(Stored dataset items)

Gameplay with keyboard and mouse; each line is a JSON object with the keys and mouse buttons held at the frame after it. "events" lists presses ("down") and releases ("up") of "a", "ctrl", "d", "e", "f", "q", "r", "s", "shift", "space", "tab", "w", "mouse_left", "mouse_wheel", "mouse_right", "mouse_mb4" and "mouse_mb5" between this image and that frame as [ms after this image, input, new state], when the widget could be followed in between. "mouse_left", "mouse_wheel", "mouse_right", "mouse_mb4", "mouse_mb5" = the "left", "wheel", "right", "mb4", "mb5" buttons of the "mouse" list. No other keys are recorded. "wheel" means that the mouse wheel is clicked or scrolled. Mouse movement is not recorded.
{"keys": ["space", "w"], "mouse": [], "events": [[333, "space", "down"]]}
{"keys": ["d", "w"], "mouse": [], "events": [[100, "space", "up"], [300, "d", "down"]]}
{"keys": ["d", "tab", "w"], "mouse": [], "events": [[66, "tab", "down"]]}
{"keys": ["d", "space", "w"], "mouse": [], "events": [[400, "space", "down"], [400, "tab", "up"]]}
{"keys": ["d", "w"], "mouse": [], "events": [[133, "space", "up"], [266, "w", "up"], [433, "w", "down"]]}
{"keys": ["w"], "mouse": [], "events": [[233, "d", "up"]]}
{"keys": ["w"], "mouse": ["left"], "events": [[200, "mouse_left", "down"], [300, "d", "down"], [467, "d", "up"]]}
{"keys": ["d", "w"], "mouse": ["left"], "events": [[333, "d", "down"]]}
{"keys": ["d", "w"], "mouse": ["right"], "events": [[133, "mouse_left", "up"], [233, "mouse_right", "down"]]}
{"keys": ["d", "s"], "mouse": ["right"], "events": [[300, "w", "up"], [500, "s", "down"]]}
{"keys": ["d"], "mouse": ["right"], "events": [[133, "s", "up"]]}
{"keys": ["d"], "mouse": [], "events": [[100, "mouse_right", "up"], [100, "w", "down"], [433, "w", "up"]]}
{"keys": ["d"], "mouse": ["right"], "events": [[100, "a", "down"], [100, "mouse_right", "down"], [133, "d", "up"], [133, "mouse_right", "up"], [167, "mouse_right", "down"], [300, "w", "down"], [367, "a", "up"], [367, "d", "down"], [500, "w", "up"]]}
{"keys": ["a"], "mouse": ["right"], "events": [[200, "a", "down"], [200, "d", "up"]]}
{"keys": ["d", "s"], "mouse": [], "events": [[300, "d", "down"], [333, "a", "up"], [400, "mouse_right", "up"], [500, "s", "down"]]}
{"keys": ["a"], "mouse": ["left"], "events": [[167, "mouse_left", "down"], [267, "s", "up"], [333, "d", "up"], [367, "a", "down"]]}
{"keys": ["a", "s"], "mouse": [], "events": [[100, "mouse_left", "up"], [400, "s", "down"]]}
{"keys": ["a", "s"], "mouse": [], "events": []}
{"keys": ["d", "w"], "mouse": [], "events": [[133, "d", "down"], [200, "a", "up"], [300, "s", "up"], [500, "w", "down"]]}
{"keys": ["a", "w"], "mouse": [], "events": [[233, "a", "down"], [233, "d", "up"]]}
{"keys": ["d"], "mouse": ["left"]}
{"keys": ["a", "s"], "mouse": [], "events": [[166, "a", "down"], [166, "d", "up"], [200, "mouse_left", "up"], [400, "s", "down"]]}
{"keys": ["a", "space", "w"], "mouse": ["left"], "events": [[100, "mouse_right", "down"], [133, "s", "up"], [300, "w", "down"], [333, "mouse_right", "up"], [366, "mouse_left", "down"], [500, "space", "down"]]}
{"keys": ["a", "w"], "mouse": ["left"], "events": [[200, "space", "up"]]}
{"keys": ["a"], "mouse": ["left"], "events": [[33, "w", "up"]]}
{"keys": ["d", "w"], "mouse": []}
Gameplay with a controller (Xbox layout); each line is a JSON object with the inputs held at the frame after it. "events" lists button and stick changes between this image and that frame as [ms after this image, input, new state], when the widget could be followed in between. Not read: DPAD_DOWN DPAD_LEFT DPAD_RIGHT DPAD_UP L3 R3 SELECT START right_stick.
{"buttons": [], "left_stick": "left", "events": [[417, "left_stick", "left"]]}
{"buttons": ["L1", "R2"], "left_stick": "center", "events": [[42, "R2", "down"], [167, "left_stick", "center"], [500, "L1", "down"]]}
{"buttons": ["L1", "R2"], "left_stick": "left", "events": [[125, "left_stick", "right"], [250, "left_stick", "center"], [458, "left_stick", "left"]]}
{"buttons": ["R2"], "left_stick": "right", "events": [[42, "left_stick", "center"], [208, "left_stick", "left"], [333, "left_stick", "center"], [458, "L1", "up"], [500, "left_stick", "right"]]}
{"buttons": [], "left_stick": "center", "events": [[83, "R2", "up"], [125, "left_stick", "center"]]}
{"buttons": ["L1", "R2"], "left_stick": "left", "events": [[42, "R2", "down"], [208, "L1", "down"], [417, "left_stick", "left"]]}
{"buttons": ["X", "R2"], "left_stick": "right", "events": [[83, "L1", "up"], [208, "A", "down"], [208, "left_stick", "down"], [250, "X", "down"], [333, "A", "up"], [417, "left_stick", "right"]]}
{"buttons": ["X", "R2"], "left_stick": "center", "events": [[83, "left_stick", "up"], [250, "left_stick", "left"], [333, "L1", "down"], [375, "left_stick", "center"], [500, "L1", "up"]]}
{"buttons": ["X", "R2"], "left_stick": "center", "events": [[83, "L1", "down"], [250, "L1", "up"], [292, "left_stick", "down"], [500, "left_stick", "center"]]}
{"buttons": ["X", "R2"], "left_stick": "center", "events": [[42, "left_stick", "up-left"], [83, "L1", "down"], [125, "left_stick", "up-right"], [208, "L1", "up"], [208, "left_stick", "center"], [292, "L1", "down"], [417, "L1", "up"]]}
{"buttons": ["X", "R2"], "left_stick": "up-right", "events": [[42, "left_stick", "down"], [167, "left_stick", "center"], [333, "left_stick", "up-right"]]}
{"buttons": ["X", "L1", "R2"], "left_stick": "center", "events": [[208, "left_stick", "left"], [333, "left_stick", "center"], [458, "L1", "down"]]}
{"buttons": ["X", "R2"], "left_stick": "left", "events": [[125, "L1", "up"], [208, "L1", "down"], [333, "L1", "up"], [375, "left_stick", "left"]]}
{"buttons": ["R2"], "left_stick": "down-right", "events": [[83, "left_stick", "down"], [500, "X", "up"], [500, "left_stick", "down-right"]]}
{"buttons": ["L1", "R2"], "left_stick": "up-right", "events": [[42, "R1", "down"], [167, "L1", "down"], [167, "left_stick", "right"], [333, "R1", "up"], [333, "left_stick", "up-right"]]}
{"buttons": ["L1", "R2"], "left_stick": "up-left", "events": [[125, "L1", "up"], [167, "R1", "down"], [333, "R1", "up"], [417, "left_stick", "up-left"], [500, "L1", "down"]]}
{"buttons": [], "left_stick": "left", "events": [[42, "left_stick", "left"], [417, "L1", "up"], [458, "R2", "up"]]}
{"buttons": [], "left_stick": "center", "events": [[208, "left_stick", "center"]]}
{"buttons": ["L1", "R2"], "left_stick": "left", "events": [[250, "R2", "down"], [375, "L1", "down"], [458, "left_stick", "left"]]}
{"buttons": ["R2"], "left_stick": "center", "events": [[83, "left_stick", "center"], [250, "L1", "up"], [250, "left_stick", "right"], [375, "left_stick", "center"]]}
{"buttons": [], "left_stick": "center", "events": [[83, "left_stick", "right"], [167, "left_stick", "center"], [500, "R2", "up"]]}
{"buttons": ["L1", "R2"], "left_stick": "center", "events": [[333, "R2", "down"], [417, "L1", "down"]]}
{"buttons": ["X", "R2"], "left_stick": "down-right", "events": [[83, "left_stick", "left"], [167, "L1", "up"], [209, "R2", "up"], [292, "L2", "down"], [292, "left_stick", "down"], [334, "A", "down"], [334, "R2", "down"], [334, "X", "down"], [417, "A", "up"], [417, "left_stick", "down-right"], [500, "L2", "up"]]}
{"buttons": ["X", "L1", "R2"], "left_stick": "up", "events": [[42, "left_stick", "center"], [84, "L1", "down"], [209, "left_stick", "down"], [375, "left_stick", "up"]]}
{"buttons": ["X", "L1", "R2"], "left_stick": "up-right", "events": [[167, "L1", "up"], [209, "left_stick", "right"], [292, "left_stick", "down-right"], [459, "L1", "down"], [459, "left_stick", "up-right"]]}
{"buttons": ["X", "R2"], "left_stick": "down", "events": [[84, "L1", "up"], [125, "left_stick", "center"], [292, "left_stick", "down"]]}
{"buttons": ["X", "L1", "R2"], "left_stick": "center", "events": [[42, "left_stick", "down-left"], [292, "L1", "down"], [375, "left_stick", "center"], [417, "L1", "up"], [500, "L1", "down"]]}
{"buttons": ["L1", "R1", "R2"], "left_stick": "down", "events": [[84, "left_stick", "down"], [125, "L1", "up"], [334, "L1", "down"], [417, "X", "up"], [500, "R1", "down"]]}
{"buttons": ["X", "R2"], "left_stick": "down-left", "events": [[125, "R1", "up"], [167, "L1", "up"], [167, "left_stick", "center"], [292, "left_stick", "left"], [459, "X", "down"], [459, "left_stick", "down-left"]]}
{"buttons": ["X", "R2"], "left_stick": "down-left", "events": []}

• [WORK ITEM] Check every line of the data for the word "that". The response is the count alone.

• [EXERCISE ANSWER] 2